The good news is, each day, hospitals become more committed to patient safety, with hospitals large and small across the nation achieving impressive results. Our goal is to help hospitals clearly demonstrate the financial benefits of patient safety investments in the new age of value-based care. We want to help prove that dollars wisely invested in patient safety reduces harm to patients – and contribute to healthy financial results.
Adler, L, et al. Impact of inpatient harms on hospital finances and patient clinical outcomes. Journal of Patient Safety, June 2018;14(2):67-73. doi: 10.1097/PTS.0000000000000171
Beauvais, B, et al. Does patient safety pay? Evaluating the association between surgical care improvement project performance and hospital profitability. Journal of Healthcare Management, May-June, 2019;64(3):142-154.
Eappen S, et al. Relationship between occurrence of surgical complications and hospital finances. Journal of the American Medical Association, 2013;309(15):155-1606. doi:10.1001/jama.2013.2773
Krupka DC, Sandberg WS & Weeks WB. The impact on hospitals of reducing surgical complications suggests many will need shared savings programs with payers. Health Affairs, Nov. 2012;31(11).

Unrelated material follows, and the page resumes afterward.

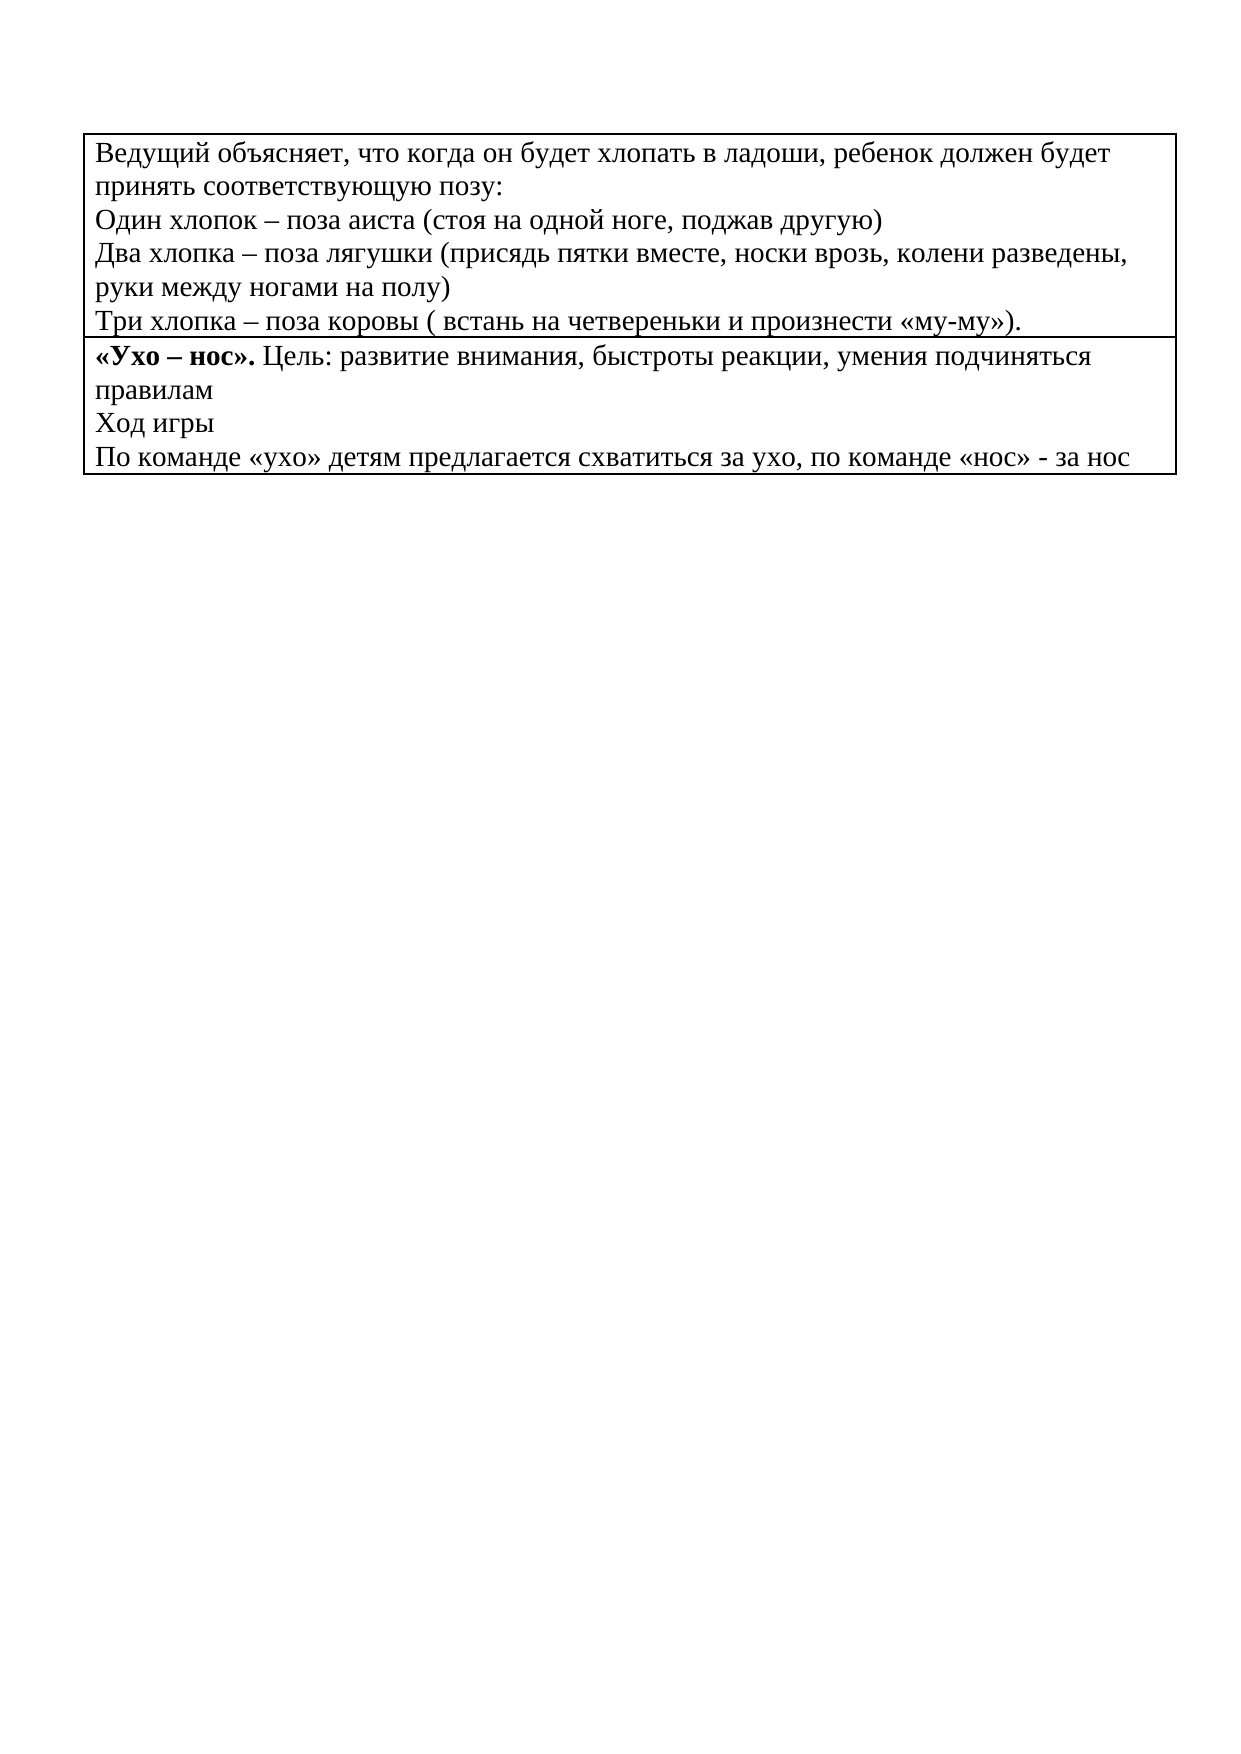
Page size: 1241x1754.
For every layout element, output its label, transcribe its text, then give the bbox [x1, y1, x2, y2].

table_cell «Ухо – нос». Цель: развитие внимания, быстроты реакции, умения подчиняться правилам Ход игры По команде «ухо» детям предлагается схватиться за ухо, по команде «нос» - за нос [85, 338, 1175, 472]
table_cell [85, 135, 1175, 336]
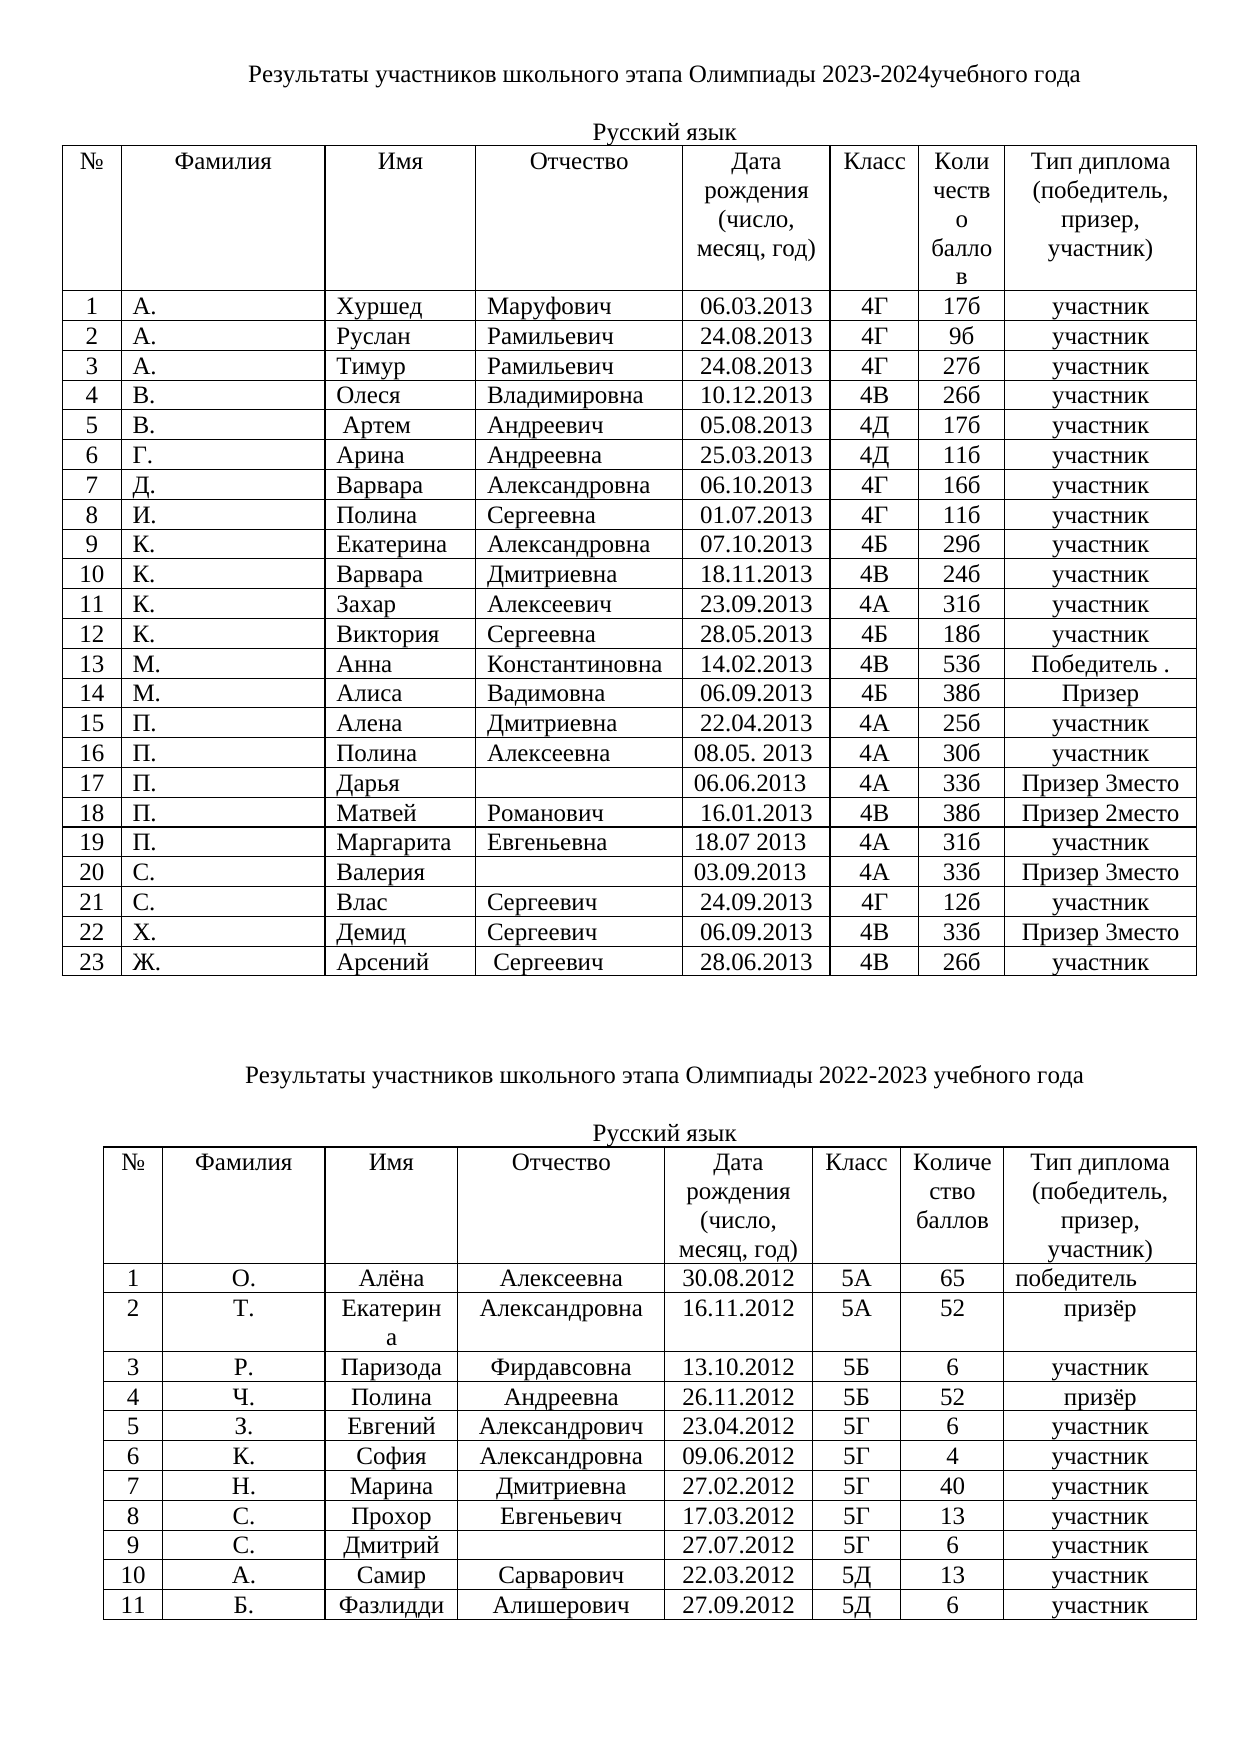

Leape LL, Bates DW & Berwick DM. What practices will most improve patient safety? Evidence-based medicine meets patient safety, Journal of the American Medical Association, July 24, 2002;288(4):501-507. doi:10.1001/jama.288.4.501
Millenson, ML. The lurking danger in the “business case” for patient safety. Health Affairs blog, Dec. 2, 2019.
Scally CP, et al. Impact of surgical quality improvement on payments in Medicare patients. Annals of Surgery, Aug. 2015;262(2):249-252.
Schmidek JM & Weeks WB. What do we know about financial returns on investments in patient safety? A literature review. The Joint Commission Journal on Quality and Patient Safety, Dec. 2005;31(12):690-699.